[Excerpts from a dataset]
╭──
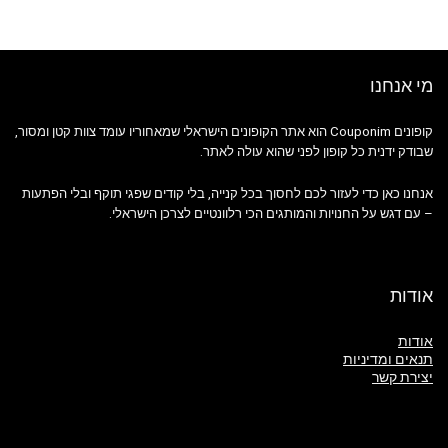
מי אנחנו
קופונים Couponim הוא אתר הקופונים הישראלי שמאחוריו עומד צוות קטן ומסור,
שבודק ידנית כל קופון לפני שהוא עולה לאתר.
אנחנו כאן כדי לעזור לכם לחסוך בכל קנייה, בלי קודים שפגי תוקף ובלי הפתעות
– עם דגש על החנויות והמותגים הכי רלוונטיים לצרכן הישראלי.
אודות
אודות
תנאים ומדיניות
יצירת קשר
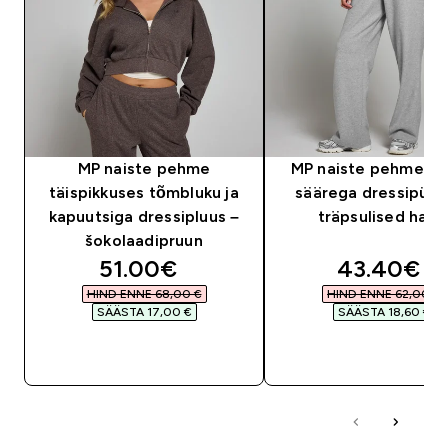
MP naiste pehme
MP naiste pehmed s
täispikkuses tõmbluku ja
säärega dressipüks
kapuutsiga dressipluus –
träpsulised halli
šokolaadipruun
discounted price
discounte
51.00€‎
43.40€‎
HIND ENNE 68,00 €‎
HIND ENNE 62,00 €‎
SÄÄSTA 17,00 €‎
SÄÄSTA 18,60 €‎
OSTA KOHE
OSTA KOHE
╰──
#### [Instructions to follow]
Repeat exactly the lines from the start of the entries down to the line with "HIND ENNE 68,00 €‎", keeping both ends but none of the pictures.

#### [Exercise result]
מי אנחנו
קופונים Couponim הוא אתר הקופונים הישראלי שמאחוריו עומד צוות קטן ומסור,
שבודק ידנית כל קופון לפני שהוא עולה לאתר.
אנחנו כאן כדי לעזור לכם לחסוך בכל קנייה, בלי קודים שפגי תוקף ובלי הפתעות
– עם דגש על החנויות והמותגים הכי רלוונטיים לצרכן הישראלי.
אודות
אודות
תנאים ומדיניות
יצירת קשר
MP naiste pehme
MP naiste pehmed s
täispikkuses tõmbluku ja
säärega dressipüks
kapuutsiga dressipluus –
träpsulised halli
šokolaadipruun
discounted price
discounte
51.00€‎
43.40€‎
HIND ENNE 68,00 €‎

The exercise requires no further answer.